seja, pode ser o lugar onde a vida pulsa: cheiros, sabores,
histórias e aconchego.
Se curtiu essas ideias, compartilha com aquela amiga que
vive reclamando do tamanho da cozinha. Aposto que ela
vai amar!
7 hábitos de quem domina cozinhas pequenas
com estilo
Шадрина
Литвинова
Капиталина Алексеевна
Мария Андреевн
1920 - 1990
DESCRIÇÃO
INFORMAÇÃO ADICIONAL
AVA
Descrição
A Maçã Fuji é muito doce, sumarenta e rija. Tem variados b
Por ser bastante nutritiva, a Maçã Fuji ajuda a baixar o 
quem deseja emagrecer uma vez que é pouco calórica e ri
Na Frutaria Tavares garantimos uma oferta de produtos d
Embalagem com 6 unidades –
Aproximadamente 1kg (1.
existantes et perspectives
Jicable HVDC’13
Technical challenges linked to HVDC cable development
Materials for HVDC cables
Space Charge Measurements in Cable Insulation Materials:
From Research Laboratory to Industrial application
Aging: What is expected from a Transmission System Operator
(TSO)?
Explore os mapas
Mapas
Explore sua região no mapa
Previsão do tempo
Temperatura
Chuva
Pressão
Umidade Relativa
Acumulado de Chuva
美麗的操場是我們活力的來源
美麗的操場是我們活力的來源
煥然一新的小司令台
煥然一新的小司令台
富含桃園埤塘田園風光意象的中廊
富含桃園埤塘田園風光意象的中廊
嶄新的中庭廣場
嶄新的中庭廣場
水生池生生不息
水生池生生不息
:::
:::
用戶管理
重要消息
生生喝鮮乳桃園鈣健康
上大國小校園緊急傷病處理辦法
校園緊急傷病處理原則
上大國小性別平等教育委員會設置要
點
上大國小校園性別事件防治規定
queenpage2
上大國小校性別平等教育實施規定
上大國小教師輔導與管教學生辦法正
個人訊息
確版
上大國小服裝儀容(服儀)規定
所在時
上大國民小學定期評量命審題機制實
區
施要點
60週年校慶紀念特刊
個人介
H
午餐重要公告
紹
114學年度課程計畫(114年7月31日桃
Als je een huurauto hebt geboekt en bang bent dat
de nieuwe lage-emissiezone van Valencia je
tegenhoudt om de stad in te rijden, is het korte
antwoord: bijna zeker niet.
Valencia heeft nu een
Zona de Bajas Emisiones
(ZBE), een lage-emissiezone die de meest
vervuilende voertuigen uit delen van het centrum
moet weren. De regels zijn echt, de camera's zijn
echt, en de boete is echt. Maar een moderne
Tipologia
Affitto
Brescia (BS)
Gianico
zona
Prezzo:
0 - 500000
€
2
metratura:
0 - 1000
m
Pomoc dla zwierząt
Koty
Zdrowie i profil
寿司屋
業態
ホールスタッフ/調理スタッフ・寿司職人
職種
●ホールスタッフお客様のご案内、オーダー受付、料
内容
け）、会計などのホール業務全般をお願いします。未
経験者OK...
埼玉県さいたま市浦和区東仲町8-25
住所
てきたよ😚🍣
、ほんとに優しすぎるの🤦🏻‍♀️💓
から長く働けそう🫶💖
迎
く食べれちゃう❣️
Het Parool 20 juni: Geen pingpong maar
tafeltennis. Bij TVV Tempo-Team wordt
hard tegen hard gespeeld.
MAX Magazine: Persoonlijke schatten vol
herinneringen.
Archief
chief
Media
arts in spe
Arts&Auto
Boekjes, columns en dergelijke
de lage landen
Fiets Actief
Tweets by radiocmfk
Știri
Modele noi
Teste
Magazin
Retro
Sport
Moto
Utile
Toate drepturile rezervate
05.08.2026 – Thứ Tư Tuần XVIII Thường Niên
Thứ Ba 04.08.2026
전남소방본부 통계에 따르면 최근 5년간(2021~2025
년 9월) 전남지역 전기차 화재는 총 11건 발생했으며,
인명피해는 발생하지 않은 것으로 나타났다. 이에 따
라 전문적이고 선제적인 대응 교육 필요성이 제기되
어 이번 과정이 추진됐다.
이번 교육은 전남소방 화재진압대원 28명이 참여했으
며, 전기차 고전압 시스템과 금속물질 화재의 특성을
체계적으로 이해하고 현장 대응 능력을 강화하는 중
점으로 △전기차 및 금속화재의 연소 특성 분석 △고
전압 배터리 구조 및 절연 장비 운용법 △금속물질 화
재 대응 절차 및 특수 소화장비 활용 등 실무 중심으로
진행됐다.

» **Exercise description**:
The lines you need are those containing "Valencia"; find them in the records and copy them.

» **Written reply**:
de nieuwe lage-emissiezone van Valencia je
Valencia heeft nu een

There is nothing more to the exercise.